Alas, a tragic truth: Hearts and minds alone will not win this fight. As long as Horseracing continues to enjoy obscene amounts of corporate welfare – a.k.a. subsidies – it will continue to exist, no matter how effective we are in shifting public opinion or in reducing the demand for the racing product. Our big challenge on this front, however, is that most people, including the politicians ultimately responsible for them, are utterly unaware of the subsidies and how they work. But that’s beginning to change, as evidenced by Pennsylvania governor Tom Wolf’s recent proposal to reclaim some $200 million from Racing and redirect it where it was supposed to go in the first place – education.

The industry, of course, is terrified that this could become a trend; if it does, the bulk of U.S. Racing will fail, practically overnight. When forced to defend, the industry’s argument goes like this: With lotteries, casinos, and now “all-sports betting,” the gambling landscape has dramatically changed. Horseracing, they say, has (unfairly) been put at a competitive disadvantage and needs help leveling the field. Next comes talk of “tradition” and economic impact – “thousands of jobs,” ancillary industries like feed, hay, etc. Never mind that animal racing had a virtual monopoly on legal gambling for decades; never mind that their numbers are mostly pulled out of thin air. This pitch has heretofore been effective, for no politician wants to be on the wrong side of jobs.

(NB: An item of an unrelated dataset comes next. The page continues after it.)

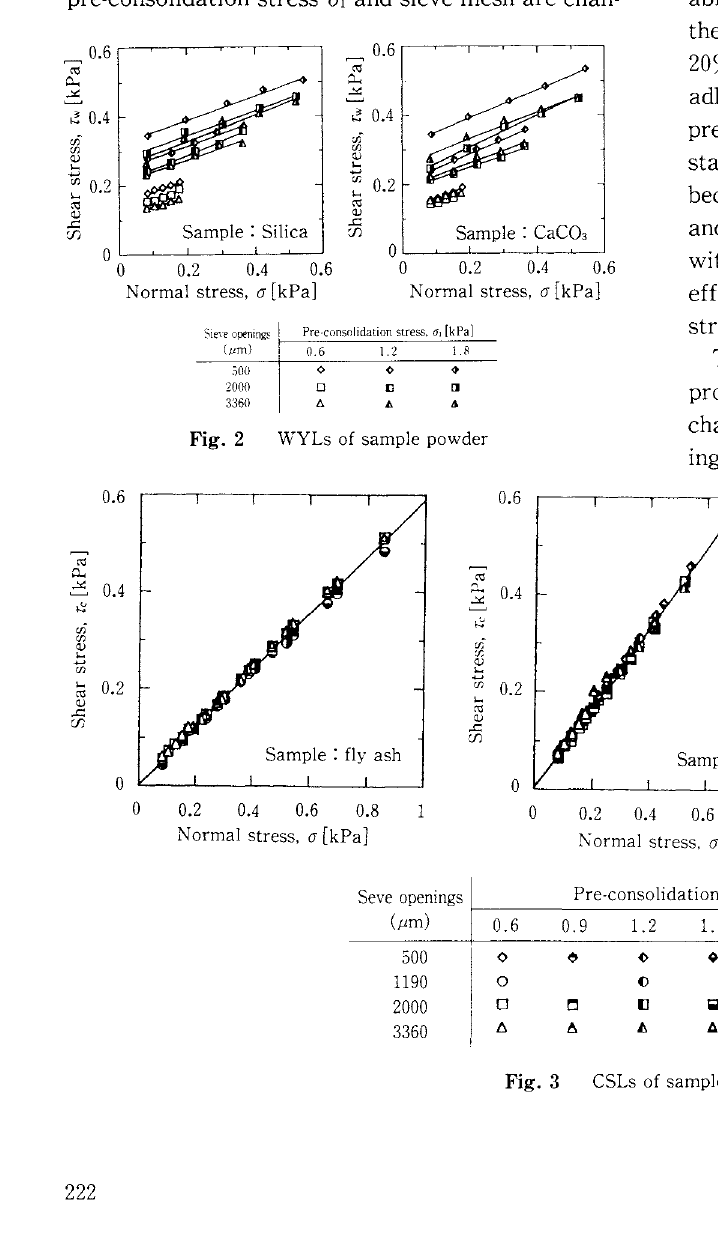
Fig. 3 CSLs of sample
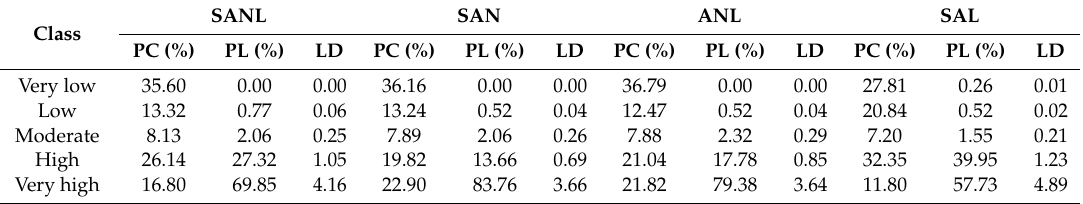
Table 3. Landslide density analysis on landslide susceptibility maps. LD: landslide density; PC: percentage of pixels in a susceptibility class; PL: percentage of landslide pixels.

Anyhow, rarely do we get honesty on this (which is to be fully expected as this industry’s entire business model is based on a lie: horseracing as sport). So imagine my surprise when HorseRaceInsider – “The Conscience of Thoroughbred Racing” – admitted that this subsidy thing of theirs, once exposed, is unsustainable, a sure loser if tried in the court of public opinion. Recently, HorseRaceInsider’s Tom Jicha wrote:

“An existential threat to racing, more ominous than a distressing spate of horse deaths, reared its head again this week. Pennsylvania Gov. Tom Wolf, in his annual budget message, asked his state’s lawmakers to redirect more than $200 million of casino proceeds, which currently goes to his state’s horse racing and breeding program, to a new college scholarship fund. If the governor gets his way, purses at the state’s horse tracks would decrease by 90%. Pennsylvania HBPA executive director Todd Mostoller was succinct in what this would mean. ‘We would be out of business.’

“Even if [the proposal fails], this is not an idea that is going to go away. [T]he governor is playing a strong hand likely to be enthusiastically received by the masses. There aren’t many politicians who wouldn’t want to go to their electorate on a platform that if we take away money from horse racing purses…we can underwrite the higher education of 25,000 of our children.”

Jicha went on to cite similar dangers lurking in West Virginia (incessant budget problems) and New York (pension issues; “Gov. Cuomo’s disdain for racing”). But then the money quote, coming, I remind, from a prominent racing writer: “To be honest, I’m not sure there is an effective argument against the case Gov. Wolf is making.”

No there isn’t, Mr. Jicha. Preserving a declining industry, as measured by demand (handle, attendance), that abuses and kills sentient beings as a matter of course, at the expense of schoolchildren (or any student) is eminently untenable. In other words, the clock is ticking, and you know it.